Mettre cette analyse en titre aurait eu, sans doute, plus de sens car l’auditoire de l’écrivain était composé de chefs d’Etat peu suspects de tolérance à l'égard du radicalisme islamique mais directement visés par sa mise en garde en faveur des libertés, en particulier l’ancien président espagnol Aznar, partisan de la guerre en Irak, et l’ex-chef d’Etat colombien Alvaro Uribe.
Le journalisme est un exercice étrange qui permet de créer, d'imposer, diront certains,la hiérarchie des informations et de mettre en exergue des faits par rapport à d'autres. Au risque de déformer la représentation du monde.
Si l'on se réfère à la recension de Libertad y Desarrollo, le discours de Mario Vargas Llosa, apparemment consacré selon la dépêche de l’AFP à l’islam radical, a autant, sinon davantage, traité de la fin du communisme, de la corruption en Amérique latine, de la répression à Cuba et des menaces d’autoritarisme au Venezuela…

jeudi 16 décembre 2010

Lu pour vous: la fin du microcrédit?

Le monde est ainsi fait qu'il vit au rythme des modes et des dogmes. L'aide au développement n'échappe pas à ce phénomène de la pensée conforme. Depuis quelques années, le micro-crédit est décrit dans des milieux influents de la coopération comme "la" formule idéale de lutte contre la pauvreté. D'autant plus qu'il prétend promouvoir une responsabilisation des personnes démunies. Au lieu de leur donner de l'argent, on leur prête ce qui est présenté comme le levier de leur autonomisation.

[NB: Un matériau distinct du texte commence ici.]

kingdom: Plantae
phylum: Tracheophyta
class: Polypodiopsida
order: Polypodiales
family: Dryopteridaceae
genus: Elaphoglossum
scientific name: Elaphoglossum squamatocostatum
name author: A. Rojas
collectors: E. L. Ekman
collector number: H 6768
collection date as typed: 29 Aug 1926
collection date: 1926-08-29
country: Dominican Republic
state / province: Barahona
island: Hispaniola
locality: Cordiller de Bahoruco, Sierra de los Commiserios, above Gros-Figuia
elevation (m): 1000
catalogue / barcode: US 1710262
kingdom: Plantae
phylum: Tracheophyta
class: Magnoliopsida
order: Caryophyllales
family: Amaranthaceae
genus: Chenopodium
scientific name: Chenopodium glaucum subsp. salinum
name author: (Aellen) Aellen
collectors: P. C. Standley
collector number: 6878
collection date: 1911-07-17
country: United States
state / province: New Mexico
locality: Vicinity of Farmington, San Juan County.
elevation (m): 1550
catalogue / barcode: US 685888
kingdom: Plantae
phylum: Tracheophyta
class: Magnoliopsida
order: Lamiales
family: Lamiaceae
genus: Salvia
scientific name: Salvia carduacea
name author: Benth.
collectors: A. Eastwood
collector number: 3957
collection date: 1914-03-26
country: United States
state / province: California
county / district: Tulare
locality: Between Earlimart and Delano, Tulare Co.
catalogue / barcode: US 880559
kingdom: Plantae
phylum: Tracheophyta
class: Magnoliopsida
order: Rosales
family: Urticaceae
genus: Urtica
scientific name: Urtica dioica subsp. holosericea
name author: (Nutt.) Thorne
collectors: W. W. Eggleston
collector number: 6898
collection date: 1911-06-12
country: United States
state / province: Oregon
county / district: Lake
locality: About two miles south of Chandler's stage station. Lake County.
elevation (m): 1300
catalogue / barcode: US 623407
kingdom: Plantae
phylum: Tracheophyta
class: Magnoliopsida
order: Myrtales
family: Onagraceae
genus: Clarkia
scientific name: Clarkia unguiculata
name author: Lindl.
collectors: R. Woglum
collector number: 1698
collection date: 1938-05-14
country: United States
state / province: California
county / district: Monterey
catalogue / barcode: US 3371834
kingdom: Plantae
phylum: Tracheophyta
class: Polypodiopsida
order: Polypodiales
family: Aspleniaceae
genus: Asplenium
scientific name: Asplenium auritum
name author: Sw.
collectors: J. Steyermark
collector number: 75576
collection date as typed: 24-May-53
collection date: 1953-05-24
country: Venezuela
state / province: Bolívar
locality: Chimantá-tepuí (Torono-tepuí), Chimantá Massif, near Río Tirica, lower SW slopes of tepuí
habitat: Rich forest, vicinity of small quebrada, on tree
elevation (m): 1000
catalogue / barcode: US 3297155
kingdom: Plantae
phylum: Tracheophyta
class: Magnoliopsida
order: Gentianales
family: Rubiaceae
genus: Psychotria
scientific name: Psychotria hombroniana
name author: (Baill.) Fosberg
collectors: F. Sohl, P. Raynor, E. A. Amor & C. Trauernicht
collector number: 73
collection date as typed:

Quelques voix avaient bien tenté de formuler des réserves et des objections, fondées sur l'observation des conditions réelles dans lesquelles se pratiquait le micro-crédit sur le terrain, mais elles étaient "hors la mode" et dès lors inaudibles.
L'euphorie semble aujourd'hui relever du passé. De plus en plus de rapports remettent le "mythe" du microcrédit en perspective et constatent que finalement, la plupart des prêts débouchent sur des échecs. Newsweek vient d'y consacrer un court papier intitulé le "microbordel" (micromess) qui reprend en particulier une étude particulièrement négative du MIT (Massachusetts Institute of Technology)sur le bilan d'une expérience de microcrédit en Inde. Le taux de succès serait de 5%.
Les chiffres seraient similaires dans d'autres pays, note Newsweek. En raison principalement du hijacking du concept par les banques privées, des taux d'intérêt exorbitants et du manque de formation et d'expérience des "bénéficiaires".
L'heure de l'introspection est venue. En espérant que cette fois, une mode tout aussi aveuglante ne succède au dogme déchu.